Já para quem vai para Nova York com a facilidade de quem vai para a casa da titia, foi maravilhoso Lula priorizar a política externa no começo do terceiro mandato. Existe até o bordão “O Brasil voltou” para coroar esse turismo político do presidente, que para compensar a ausência, apelou para a cosmética estatística do “Efeito Lula” e seus supostos “recordes históricos”.
Lula mudou para pior porque ele hoje está mais próximo às classes dominantes. Não dá para dizer o contrário. Seu pouco caso com os preços dos alimentos, com a escala 6x1 do trabalho e com os juros altos mostra que opinar não é agir. De que adianta Lula reclamar do preço do arroz se ele, como chefe da nação, não age para combater essa carestia?
O povo pobre não é ingênuo. Mesmo com Lula, que aliás está muito longe de ser o ídolo popular que chegou a ser até 2018. Hoje Lula virou uma caricatura de si mesmo, que agrada mais as elites abastadas que agora passaram a gostar e até a depender dele, porque o petista é o único que financia os sonhos e desejos das classes dominantes que, egoístas, não vão contar com a generosidade de um representante surgido dentro delas mesmas.
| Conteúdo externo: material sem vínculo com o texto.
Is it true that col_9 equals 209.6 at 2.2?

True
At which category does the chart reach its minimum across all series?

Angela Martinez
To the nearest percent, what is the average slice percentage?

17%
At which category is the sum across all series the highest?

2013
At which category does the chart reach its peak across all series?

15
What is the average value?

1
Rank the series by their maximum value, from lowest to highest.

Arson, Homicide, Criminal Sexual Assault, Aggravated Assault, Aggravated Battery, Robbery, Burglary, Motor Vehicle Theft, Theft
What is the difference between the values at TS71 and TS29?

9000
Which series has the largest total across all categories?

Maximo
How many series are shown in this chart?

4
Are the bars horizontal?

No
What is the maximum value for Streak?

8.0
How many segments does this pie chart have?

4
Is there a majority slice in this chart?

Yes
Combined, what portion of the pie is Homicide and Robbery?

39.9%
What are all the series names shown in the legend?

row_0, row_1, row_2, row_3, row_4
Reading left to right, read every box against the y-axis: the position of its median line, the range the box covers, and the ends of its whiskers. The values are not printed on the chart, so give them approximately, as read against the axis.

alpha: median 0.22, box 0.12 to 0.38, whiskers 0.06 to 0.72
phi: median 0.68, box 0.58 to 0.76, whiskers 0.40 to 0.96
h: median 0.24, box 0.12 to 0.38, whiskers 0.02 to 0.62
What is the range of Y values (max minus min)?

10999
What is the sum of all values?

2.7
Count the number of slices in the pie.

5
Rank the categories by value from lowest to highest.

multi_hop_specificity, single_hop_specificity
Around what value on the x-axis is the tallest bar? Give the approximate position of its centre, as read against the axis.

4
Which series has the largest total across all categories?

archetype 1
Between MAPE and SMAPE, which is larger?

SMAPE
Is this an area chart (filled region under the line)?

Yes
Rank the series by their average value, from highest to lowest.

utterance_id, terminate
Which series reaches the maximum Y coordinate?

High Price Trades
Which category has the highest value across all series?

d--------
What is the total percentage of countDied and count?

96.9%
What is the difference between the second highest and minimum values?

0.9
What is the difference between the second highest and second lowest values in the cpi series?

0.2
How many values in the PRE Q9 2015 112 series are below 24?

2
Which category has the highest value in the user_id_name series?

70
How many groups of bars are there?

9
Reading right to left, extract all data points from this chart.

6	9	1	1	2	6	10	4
Agora vemos a burguesia ilustrada lutando para "substituir" o povo brasileiro. A burguesia quer ser "mais povo que o povo". Mais uma vez a "casa grande" quer ser senzala e imitar, de forma grosseira, o estilo de vida dos quilombolas. Aquele papo de "gente como a gente", de uma classe cheia de dinheiro mas que posa de "pobre", enquanto os verdadeiros pobres morrem aos poucos pela fome, pelo desabrigo, pela doença e pela violência.
A engenharia social tendo cumprido sua missão de exterminar milhões de brasileiros, através da violência no campo, nos feminicídios, nas mortes da comunidade LGBTQIA+ nas periferias, nos assassinatos de indígenas nas reservas invadidas por posseiros, na violência que atinge proletários, na violência entre amigos e familiares pela ignorância que alimenta os noticiários policialescos, e, além de tudo isso, houve a tragédia da Covid-19.
Com a necropolítica tendo realizado essa tarefa trágica, a burguesia ilustrada agora pode exibir seu bom-mocismo para além dos ensaios do Renova BR. Até o neoliberal mais convicto passou a defender Lula, bem mais do que o pobre miserável que, de tão acostumado com perdas, já nem confia na hipótese do petista em lhe tirar da situação degradante.
O próprio Lula não faz por onde. Ele opina contra preços caros, juros altos, trabalho degradante e sobrecarregado, mas não adota uma medida, uma única providência. Adia a solução sob o pretexto de "dar tempo ao tempo", mas o povo pobre tem pressa, e vendo o presidente virar as costas para o povo, até porque Lula não pode dar atenção a dois lados ao mesmo tempo. Se Lula fala de frente com a burguesia, ele vira as costas para as classes populares.
Esse cenário dramático está oculto nas narrativas que prevalecem nas redes sociais e na mídia patronal, esta estranhamente solidária ao lulismo em dimensões além da conta. Afinal, a burguesia ilustrada agora precisa fingir que é "povo", resgatando um antigo mecanismo das velhas oligarquias, a ideia de atribuir o status de "povo" para uma classe de abastados, enquanto os verdadeiros excluídos sociais são cada vez mais excluídos, sendo obrigados a esperar, não se sabe até quando.
Como a fome não espera e a pobreza sempre oprime de maneira instantânea, os pobres da vida real se sentem traídos, decepcionados e frustrados com Lula. Isso se torna tão irreversível que a solução é a burguesia ilustrada se passar por "povo" e as supostas pesquisas de opinião falarem "pelo pobre" aquilo que os pobres não falariam jamais.
Uma coisa é certa. Lula perde feio em um dos cenários. O cenário dramático dos pobres da vida real, enfurecidos por serem enganados por alguém que antes lhes representava e que, agora, tornou-se o ursinho carinhoso da Faria Lima. Só quem gosta de Lula, nos últimos tempos, é quem tem privilégios em sobra nas suas vidas.